Die ägyptisch-israelische Grenze, 22.10.2014 (Foto: Reuters)
Bewacht: Die ägyptisch-israelische GrenzeBild: Reuters/Amir Cohen

In diesem Klima gedieh ein militanter Islam, aus dem zu Beginn des neuen Jahrtausends terroristische Gruppen hervorgingen. An einer Reihe von im Jahr 2004 einsetzenden tödlichen Anschlägen auf Touristenhotels im Süden der Halbinsel waren auch Bewohner des Sinai beteiligt. Die Gewalt wuchs nach dem Sturz Mohammed Mursis.

"Ein ägyptischer Irak"

Gegen diese Gewalt geht die Staatsführung mit aller Härte vor. Dem Internet-Magazins "Al-Monitor" zufolge berichten Bewohner der Region von Massenrazzien, in deren Verlauf Tausende der auf dem Sinai lebenden Beduinen ohne Gerichtsurteil verhaftet wurden. Sobald Bürger terroristischer Anschläge überführt wurden, sprengte man oftmals auch ihre Häuser. Auch ihre Angehörigen seien immer wieder verhaftet worden.

"Der Sinai könnte der ägyptische Irak werden", zitiert das Al-Monitor einen Beduinen aus dem Nord-Sinai. "Er könnte sich in ein Spielfeld für extremistische Organisationen verwandeln." Damit spielt der Mann nicht nur auf die weiten, nicht mehr vom Staat kontrollierten Regionen im Irak an. Er meint auch die willkürliche Gewalt, mit denen das Militär gegen all jene vorgeht, die es der Unterstützung der Terrororganisation "Islamischer Staat" verdächtigt.

Im Unterschied zum Irak verläuft der Graben im Sinai aber nicht entlang konfessioneller Linien.

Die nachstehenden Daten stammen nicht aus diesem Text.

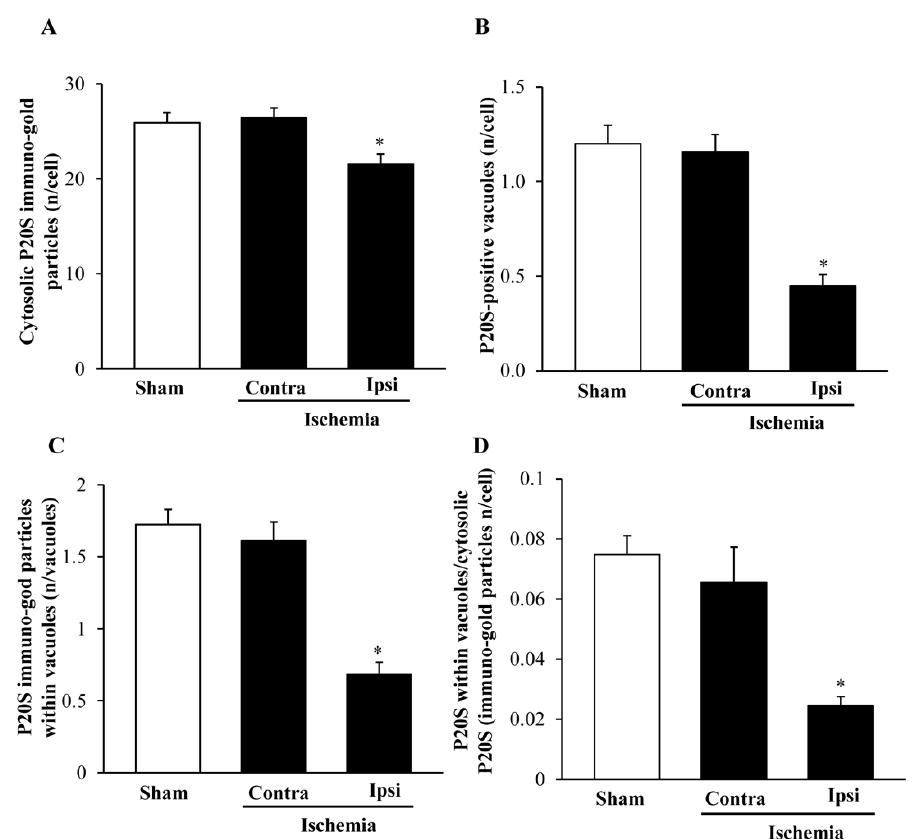
Figure 15. Ultrastructural morphometry of P20S within dorsal regions. Graphs report the ultrastructural morphometry for P20S from dorsal area penumbra (Ipsi/Ischemia, n = 6) and homologous regions from the contralateral side (Contra/Ischemia, n = 6) or from sham-operated mice (Sham, n = 6). Values were reported as the mean ± S.E.M. per cell from a total of 120 cells for each group. * p ≤ 0.05 compared with other groups. ( A ) df = 2, F-value = 6.403, p = 0.098; ( B ) df = 2, F-value = 25.297, p < 0.0001; ( C ) df = 2, F-value = 27.547, p < 0.0001; ( D ) df = 2, F-value = 11.257, p = 0.001.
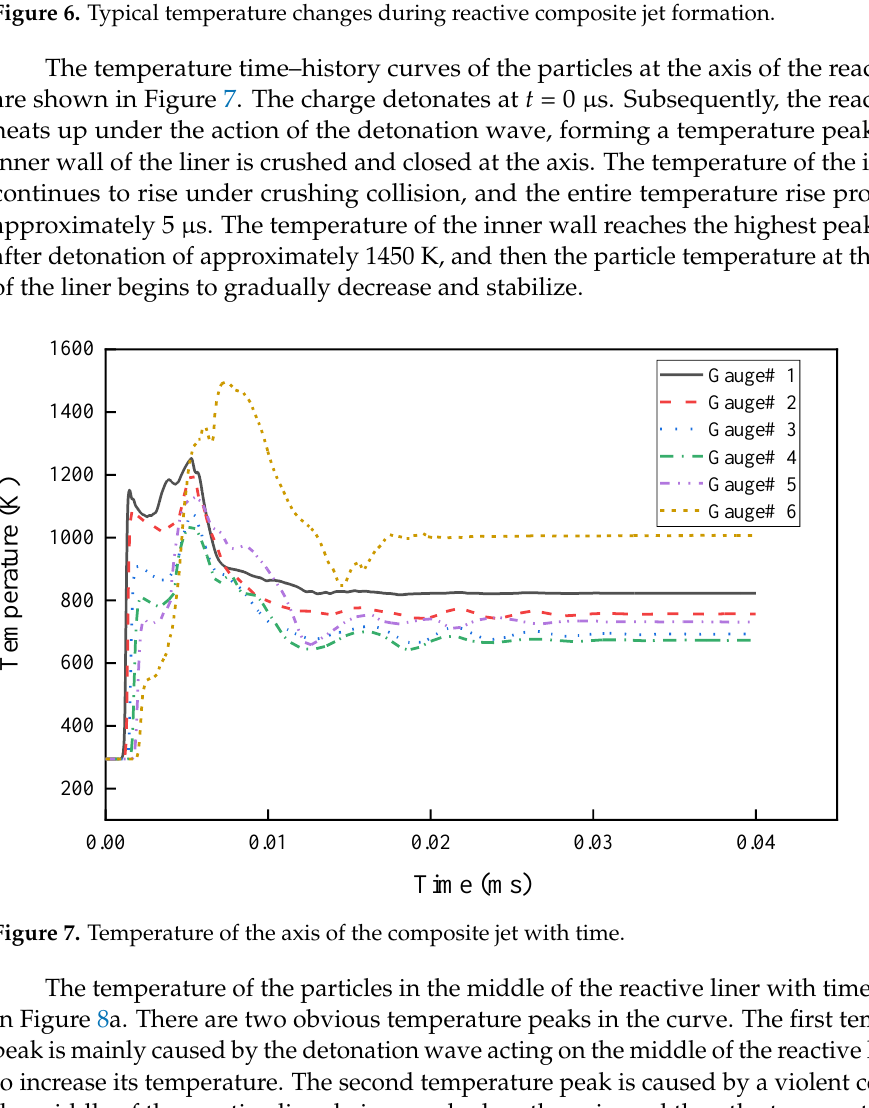
Figure 7. Temperature of the axis of the composite jet with time. The temperature of the particles in the middle of the reactive liner with time is shown in Figure 8a. There are two obvious temperature peaks in the curve. The first temperature peak is mainly caused by the detonation wave acting on the middle of the reactive liner form to increase its temperature. The second temperature peak is caused by a violent collision in the middle of the reactive liner being crushed on the axis, and then the temperature drops and tends to be stable. The temperature of the particles in the bottom of the reactive liner with time is shown in Figure 8b. Different from the top and middle particles of the reactive liner, since the reactive liner bottom cannot be crushed to form the reactive composite jet, the temperature at the bottom only rises at an instant under the action of detonation wave, and then the temperature decreases with time and tends to be stable.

Vielmehr trennt er den Großteil der ägyptischen Mehrheitsgesellschaft von den Beduinen, die in dem Gebiet traditionell siedeln. "Der Staat ist der Ansicht, dass es besser um den Sinai stünde, wenn es dort keine Beduinen gäbe", schreibt der aus einer Beduinenfamilie stammende ägyptische Bürgerrechtler Abu Fajr auf seiner Facebook-Seite. "Für diese heißt das, dass sie all ihrer Rechte beraubt werden."

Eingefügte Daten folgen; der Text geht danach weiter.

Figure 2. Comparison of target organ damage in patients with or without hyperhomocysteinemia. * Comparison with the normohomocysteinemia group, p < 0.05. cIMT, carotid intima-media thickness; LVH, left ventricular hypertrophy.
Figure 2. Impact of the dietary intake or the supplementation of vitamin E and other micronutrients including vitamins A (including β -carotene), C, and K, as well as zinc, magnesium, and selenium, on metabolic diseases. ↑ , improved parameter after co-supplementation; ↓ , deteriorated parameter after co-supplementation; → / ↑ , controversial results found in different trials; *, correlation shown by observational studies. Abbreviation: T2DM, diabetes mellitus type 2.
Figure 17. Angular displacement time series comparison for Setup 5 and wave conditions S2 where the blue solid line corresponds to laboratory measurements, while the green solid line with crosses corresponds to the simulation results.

Werbung mit Enthauptungsvideos

Diese Politik spielt den Islamisten, vor allem deren bekanntester Gruppe "Ansar Bait al-Makdis" ("Unterstützer Jerusalems"), in die Hände. Sie hatte in den vergangenen Monaten zahlreiche neue Kämpfer rekrutieren können. Doch weil das ägyptische Militär seit dem Spätsommer 2013 massiv gegen die Terroristen vorging, war die Gruppe gezwungen, sich in unzugänglichen Gegenden der Halbinsel zurückzuziehen.

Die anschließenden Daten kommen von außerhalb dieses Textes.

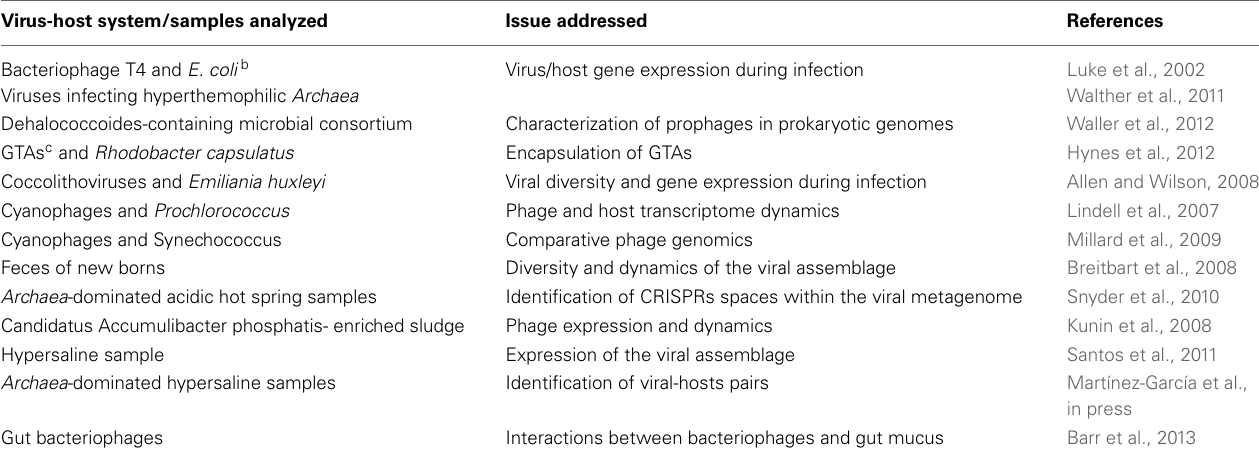
Table 1 | Some examples of the use of microarrays to study microbial viral ecology a . Virus-host system/samples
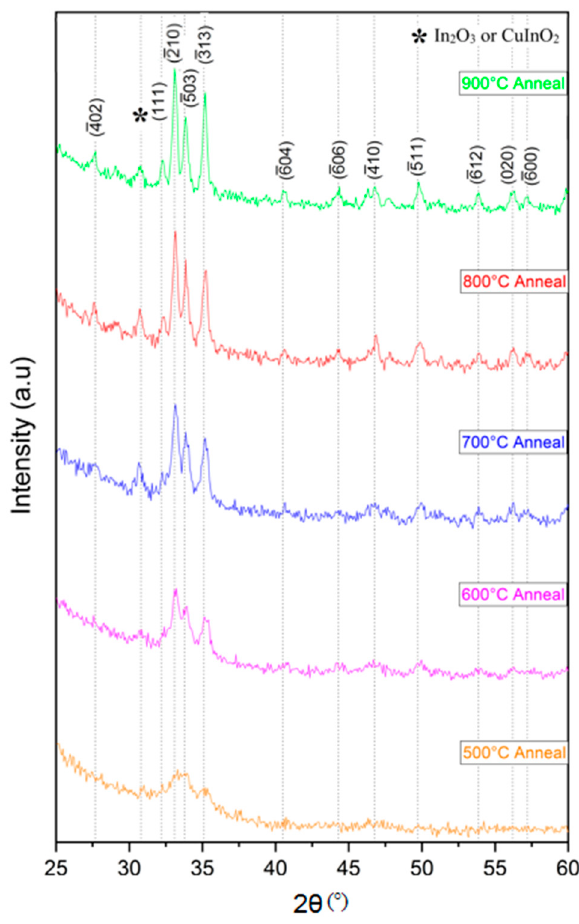
Figure 1. X-ray diffraction of the films annealed at 500–900 °C in O 2 for 90 min. The grain sizes of the films annealed at 500–900 ◦ C were calculated using the Debye– Scherrer equation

Beduinen auf dem nördlichen Sinai, 17.12. 2013 (Foto: DW)
Karges Leben: Beduinen auf dem nördlichen SinaiBild: DW/A. Wael

Auch darum stellte die Gruppe Anfang August dieses Jahres ein Video ins Netz, das die Enthauptung von vier Ägyptern zeigt. Die Terroristen beschuldigten sie, das israelische Militär mit Informationen versorgt zu haben. Mit Bildern dieser Art hofft die Gruppe neue Mitglieder zu rekrutieren. Anfang Oktober veröffentlichte sie ein weiteres Video. Es zeigt die Sprengung eines Hauses. Dessen Besitzer, ein angesehener Stammesführer, soll mit dem ägyptischen Militär zusammengearbeitet haben. Immer wieder soll es auch zu Folter gekommen sein.

Die Bevölkerung auf dem Sinai wird daher von zwei Seiten in die Zange genommen, den Terroristen ebenso wie den Militärs. Beide Gruppen setzen vor allem auf Gewalt - und erzeugen weiteren Extremismus.